Another lead wheel weight on my commute. This one is a biggie. Feels like at least half a pound of lead. Well weathered. Probably heavier when it fell off. I've been finding a lot of these on Seattle streets, even though putting them on cars is now illegal. Do we have to let them all fall off and get ground into dust?

3.05.2013

Today's Debris Haul Weighs on Me

Today's haul of debris in or near the bike lane was substantial.

That big hunk of steel is a tire puncture waiting to happen, as are the screw and the masonry anchor. And the battery, while less toxic than the old days, is still not something that should be in the street.

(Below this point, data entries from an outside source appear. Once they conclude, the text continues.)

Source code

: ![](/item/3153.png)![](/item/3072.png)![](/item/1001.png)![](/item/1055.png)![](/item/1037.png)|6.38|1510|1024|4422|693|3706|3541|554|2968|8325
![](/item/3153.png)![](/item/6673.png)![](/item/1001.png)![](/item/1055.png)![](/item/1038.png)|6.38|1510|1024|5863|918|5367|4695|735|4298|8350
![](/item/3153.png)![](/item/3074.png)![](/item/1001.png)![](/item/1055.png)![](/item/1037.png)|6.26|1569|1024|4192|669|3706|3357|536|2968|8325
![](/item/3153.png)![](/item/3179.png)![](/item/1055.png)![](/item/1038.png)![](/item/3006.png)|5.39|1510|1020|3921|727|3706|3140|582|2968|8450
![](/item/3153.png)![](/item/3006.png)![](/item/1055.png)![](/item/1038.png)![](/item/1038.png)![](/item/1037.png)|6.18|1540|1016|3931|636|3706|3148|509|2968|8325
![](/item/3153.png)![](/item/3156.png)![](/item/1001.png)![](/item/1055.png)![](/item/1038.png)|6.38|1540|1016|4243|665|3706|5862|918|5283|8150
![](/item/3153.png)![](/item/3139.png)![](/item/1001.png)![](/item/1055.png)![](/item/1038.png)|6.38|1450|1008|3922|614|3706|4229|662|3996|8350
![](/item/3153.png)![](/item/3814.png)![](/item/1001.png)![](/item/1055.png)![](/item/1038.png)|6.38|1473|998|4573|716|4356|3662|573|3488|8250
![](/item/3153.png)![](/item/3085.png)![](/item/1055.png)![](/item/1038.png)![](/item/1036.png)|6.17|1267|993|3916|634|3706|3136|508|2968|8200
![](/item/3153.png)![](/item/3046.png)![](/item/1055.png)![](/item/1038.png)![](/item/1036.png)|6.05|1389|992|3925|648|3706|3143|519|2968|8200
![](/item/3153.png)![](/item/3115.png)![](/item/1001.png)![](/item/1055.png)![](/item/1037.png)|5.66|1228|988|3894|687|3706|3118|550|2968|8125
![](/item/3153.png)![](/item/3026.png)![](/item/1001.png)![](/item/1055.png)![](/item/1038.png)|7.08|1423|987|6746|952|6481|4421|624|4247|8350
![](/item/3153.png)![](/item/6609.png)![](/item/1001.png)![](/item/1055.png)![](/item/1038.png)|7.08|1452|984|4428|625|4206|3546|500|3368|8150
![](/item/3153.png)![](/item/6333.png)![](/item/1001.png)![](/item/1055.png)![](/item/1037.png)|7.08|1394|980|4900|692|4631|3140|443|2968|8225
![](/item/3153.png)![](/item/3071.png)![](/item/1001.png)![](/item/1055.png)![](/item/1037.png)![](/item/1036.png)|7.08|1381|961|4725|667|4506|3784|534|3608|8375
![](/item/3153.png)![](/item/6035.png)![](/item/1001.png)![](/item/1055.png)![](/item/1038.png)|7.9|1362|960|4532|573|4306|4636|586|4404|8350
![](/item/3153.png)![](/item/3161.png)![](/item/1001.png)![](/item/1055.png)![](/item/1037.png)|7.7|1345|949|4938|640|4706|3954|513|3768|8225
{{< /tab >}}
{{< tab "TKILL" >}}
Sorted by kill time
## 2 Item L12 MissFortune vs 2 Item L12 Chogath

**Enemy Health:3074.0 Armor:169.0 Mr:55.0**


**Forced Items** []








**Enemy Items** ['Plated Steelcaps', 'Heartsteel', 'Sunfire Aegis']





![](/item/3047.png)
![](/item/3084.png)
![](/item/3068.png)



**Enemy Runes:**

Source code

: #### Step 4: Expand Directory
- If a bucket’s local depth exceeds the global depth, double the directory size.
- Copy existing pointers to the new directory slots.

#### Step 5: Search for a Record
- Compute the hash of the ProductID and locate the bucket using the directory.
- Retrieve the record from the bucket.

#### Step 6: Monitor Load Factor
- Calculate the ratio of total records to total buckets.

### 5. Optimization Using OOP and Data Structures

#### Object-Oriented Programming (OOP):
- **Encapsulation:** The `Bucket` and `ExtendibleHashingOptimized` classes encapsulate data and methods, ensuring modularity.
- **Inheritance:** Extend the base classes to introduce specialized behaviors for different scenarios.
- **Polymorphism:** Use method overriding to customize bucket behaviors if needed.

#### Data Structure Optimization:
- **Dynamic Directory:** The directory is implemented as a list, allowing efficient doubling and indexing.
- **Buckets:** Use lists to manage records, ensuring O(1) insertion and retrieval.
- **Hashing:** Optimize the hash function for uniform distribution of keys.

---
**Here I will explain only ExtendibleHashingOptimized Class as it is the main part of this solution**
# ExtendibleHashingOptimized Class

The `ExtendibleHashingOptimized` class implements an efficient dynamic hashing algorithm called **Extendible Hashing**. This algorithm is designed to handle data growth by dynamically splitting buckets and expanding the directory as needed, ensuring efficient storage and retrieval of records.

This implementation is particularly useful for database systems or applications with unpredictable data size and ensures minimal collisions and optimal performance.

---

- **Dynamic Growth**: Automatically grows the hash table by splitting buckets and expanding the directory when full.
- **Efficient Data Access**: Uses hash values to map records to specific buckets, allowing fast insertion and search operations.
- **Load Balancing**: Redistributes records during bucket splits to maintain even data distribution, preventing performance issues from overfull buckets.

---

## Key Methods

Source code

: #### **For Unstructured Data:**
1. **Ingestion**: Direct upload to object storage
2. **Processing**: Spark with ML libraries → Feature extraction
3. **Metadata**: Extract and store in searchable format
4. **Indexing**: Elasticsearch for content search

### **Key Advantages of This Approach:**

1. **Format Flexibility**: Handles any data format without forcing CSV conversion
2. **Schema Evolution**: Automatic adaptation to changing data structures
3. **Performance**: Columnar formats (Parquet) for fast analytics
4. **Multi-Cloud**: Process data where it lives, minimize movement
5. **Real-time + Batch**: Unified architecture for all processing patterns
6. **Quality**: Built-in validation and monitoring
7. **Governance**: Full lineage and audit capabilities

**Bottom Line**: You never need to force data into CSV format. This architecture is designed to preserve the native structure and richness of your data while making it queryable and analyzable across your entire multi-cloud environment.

But far more impressive: four lead wheel weights. These can get knocked off when the car wheel goes in a pothole, and Seattle has plenty of potholes, but Dexter was repaved only about a year ago, so it's not potholes. Mostly, I reckon, people knock one of these weights off when they hit the curbs a bit hard while parking.

Rain will wash glass into the storm sewer, but lead weights are too dense for that to be likely. Streetsweepers clean Seattle streets infrequently if at all, so the weights hang around, getting run over, bouncing around near the gutter. All that abuse wears off lead as dust, until eventually the weight breaks up and gets washed into the storm sewer, where I suppose it eventually ends up in the Sound.

This grieves me. Heavy metal pollution is one of the least-fixable pollution problems in the Sound. But moreover, where does that lead dust go? Into our yards, and homes, and into us. As a recent article makes clear, our current lead exposure, while much lower than in the past, is still far higher than is healthy. Moreover, lead persists in the environment for a very long time.

So why are lead wheel weights still legal? At the very least, weights on the outside of the rim, which probably fall off as often as not, should not be allowed.

But if we can't outlaw lead wheel weights just yet, maybe we at least ought to sweep them up before they pollute our city?

Update: My friend Geoff Hazel points out that installing new lead wheel weights is already illegal in Washington State, as well as California and a few other states. Of course, it will take a while for these lead weights to disappear, and it will take much, much longer for the lead dust in the environment to go where it's going to go. But this is progress.